[Start of section]
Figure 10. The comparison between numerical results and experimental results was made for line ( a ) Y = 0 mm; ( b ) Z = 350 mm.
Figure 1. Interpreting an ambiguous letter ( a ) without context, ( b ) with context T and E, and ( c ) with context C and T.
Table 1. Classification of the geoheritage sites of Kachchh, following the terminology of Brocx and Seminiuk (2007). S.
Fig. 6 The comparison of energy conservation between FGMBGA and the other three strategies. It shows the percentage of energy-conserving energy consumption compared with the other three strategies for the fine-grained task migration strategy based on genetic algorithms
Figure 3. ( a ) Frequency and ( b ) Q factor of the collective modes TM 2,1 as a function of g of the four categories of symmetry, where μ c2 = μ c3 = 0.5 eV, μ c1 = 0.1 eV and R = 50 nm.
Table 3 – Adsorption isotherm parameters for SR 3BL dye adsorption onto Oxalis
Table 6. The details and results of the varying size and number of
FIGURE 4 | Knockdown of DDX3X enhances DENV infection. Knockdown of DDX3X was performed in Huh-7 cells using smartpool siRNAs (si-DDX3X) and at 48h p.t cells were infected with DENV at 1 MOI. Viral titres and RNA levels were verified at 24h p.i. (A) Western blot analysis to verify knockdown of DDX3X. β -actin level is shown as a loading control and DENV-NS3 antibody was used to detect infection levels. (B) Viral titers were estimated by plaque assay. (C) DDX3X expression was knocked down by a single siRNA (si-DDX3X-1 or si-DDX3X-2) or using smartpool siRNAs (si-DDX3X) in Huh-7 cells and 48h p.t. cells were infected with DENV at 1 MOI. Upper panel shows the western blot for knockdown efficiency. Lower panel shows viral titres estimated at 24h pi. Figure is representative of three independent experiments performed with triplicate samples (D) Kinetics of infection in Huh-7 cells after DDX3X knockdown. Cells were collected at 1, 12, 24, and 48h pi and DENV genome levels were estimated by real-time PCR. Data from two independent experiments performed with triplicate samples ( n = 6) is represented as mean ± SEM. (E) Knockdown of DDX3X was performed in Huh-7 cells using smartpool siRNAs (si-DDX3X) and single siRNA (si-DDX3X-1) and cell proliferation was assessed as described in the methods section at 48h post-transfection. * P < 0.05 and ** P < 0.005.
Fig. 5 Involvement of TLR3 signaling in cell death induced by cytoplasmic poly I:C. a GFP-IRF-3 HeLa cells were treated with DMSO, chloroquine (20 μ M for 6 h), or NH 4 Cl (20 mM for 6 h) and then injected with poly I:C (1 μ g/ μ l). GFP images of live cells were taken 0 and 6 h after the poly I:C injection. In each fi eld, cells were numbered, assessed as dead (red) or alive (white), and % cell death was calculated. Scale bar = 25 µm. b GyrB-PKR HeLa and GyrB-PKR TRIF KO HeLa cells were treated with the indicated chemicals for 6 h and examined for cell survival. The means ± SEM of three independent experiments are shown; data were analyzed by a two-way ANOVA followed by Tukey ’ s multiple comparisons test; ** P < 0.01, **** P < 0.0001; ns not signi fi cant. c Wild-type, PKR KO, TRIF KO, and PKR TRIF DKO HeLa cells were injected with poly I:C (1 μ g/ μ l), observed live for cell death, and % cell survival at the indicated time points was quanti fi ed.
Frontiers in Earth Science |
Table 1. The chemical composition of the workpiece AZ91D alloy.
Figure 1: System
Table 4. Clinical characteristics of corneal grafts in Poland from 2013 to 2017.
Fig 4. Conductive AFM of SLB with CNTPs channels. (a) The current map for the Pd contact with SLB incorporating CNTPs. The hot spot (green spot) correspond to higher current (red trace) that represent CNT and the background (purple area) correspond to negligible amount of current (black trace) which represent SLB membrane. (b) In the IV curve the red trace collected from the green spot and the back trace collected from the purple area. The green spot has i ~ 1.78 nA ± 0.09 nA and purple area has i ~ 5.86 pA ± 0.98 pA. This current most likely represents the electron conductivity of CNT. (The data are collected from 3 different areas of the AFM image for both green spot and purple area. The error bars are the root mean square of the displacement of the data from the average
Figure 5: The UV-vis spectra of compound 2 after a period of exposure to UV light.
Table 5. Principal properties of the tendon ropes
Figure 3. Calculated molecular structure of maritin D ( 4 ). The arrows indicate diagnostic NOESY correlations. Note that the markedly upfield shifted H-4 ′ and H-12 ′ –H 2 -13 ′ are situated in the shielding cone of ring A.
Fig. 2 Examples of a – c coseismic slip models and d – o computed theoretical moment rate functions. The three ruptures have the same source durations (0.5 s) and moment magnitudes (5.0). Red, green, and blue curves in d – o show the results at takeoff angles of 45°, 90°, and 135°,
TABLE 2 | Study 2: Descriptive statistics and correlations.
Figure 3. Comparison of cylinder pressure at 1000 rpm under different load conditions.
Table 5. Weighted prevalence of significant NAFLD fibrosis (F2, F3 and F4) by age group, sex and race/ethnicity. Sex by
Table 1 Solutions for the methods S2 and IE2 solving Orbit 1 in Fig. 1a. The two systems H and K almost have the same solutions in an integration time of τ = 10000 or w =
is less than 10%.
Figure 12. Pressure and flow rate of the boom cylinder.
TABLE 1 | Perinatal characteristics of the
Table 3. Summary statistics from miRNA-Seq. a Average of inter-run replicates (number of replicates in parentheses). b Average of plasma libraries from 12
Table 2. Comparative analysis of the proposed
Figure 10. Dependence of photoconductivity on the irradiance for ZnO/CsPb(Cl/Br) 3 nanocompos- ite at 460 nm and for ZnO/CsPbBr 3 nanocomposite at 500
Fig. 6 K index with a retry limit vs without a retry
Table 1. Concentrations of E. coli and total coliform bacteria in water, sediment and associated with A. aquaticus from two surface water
[End of section]
# WORK INSTRUCTION
Everything in the material above from the line that has "Figure 3. Comparison" through the line that has "Fig. 6 K index" must be duplicated exactly, with no other lines given.

# SOLUTION TO THIS EXERCISE
Figure 3. Comparison of cylinder pressure at 1000 rpm under different load conditions.
Table 5. Weighted prevalence of significant NAFLD fibrosis (F2, F3 and F4) by age group, sex and race/ethnicity. Sex by
Table 1 Solutions for the methods S2 and IE2 solving Orbit 1 in Fig. 1a. The two systems H and K almost have the same solutions in an integration time of τ = 10000 or w =
is less than 10%.
Figure 12. Pressure and flow rate of the boom cylinder.
TABLE 1 | Perinatal characteristics of the
Table 3. Summary statistics from miRNA-Seq. a Average of inter-run replicates (number of replicates in parentheses). b Average of plasma libraries from 12
Table 2. Comparative analysis of the proposed
Figure 10. Dependence of photoconductivity on the irradiance for ZnO/CsPb(Cl/Br) 3 nanocompos- ite at 460 nm and for ZnO/CsPbBr 3 nanocomposite at 500
Fig. 6 K index with a retry limit vs without a retry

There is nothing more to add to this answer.